I have run the following PySpark code:
from pyspark import SparkContext
sc = SparkContext()
data = sc.textFile('gs://bucket-name/input_blob_path')
sorted_data = data.sortBy(lambda x: sort_criteria(x))
sorted_data.saveAsTextFile(
'gs://bucket-name/output_blob_path',
compressionCodecClass="org.apache.hadoop.io.compress.GzipCodec"
)
Job finished successfully. However, during the job execution Spark created many temporary blobs in the following path gs://bucket-name/output_blob_path/_temporary/0/
. I realised that removing of all these temporary blobs at the end took half of the job execution time and CPU utilisation was on 1% during this time (huge waste of resources).
Is there a way to store temporary files on local drive (or HDFS) instead of GCP? I would still like to persist final results (sorted dataset) to GCP.

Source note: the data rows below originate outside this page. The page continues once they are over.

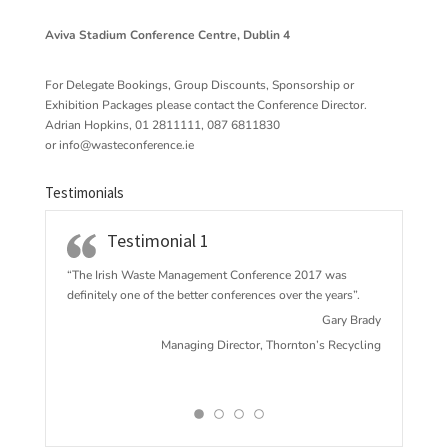
Aviva Stadium Conference Centre, Dublin 4
For Delegate Bookings, Group Discounts, Sponsorship or
Exhibition Packages please contact the Conference Director.
Adrian Hopkins, 01 2811111, 087 6811830
or
info@wasteconference.ie
Testimonials
Testimonial 1
“The Irish Waste Management Conference 2017 w
as
definitely one of the better conferences over the years”.
Gary Brady
Managing Director, Thornton’s Recycling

We were using Dataproc Spark cluster (VM type 16cores, 60GM) with 10 worker nodes. The volume of the input data was 10TB.
The _temporary
files you see are likely an artifact of the FileOutputCommitter being used under the hood. Importantly, these temporary blobs were not strictly "temporary" data, but were in fact completed output data which only gets "renamed" to the final destination on job completion. The "commit" of these files through rename is actually fast because both the source and destination are on GCS; for this reason there's no way to replace that part of the workflow with placing temporary files on HDFS and then "committing" into GCS, because then the commit would require re-plumbing the entire output dataset back out from HDFS into GCS. And specifically, the underlying Hadoop FileOutputFormat classes don't support such an idiom.
GCS itself is not a real filesystem, but is an "object store", and the GCS connector inside Dataproc only mimics HDFS to the best of its ability. One consequence is that the deletion of a directory fill of files actually requires GCS to delete individual objects under the hood, rather than a real filesystem just unlinking an inode.
In practice, if you're hitting this it probably means that your output is split into too many files anyways, since cleanup does occur in batches of ~1000 files at a time. So up to tens of thousands of output files usually shouldn't be noticeably slow. Having too many files would also make future work on those files slower. The easiest fix usually is just to reduce the number of output files whenever possible, for example using repartition()
:
from pyspark import SparkContext
sc = SparkContext()
data = sc.textFile('gs://bucket-name/input_blob_path')
sorted_data = data.sortBy(lambda x: sort_criteria(x))
sorted_data.repartition(1000).saveAsTextFile(
'gs://bucket-name/output_blob_path',
compressionCodecClass="org.apache.hadoop.io.compress.GzipCodec"
)
I have the same question as you before. My blog: spark speedup write file to cloud storage. Then I find this article Spark 2.0.0 Cluster Takes a Longer Time to Append Data.
If you find that a cluster using Spark 2.0.0 version takes a longer time to append data to an existing dataset and in particular, all of Spark jobs have finished, but your command has not finished, it is because driver node is moving the output files of tasks from the job temporary directory to the final destination one-by-one, which is slow with cloud storage. To resolve this issue, set mapreduce.fileoutputcommitter.algorithm.version to 2. Note that this issue does not affect overwriting a dataset or writing data to a new location.
This issue will be amplified in cloud environment, when we use GCS as tmp storage.
How to fix it?
You can simply add this parameter to fix this problem, which means you don't create tmp file while save file to GCS.
write.option("mapreduce.fileoutputcommitter.algorithm.version", "2")
Warnning!
DirectParquetOutputCommitter is removed from Spark 2.0 due to the chance of data loss.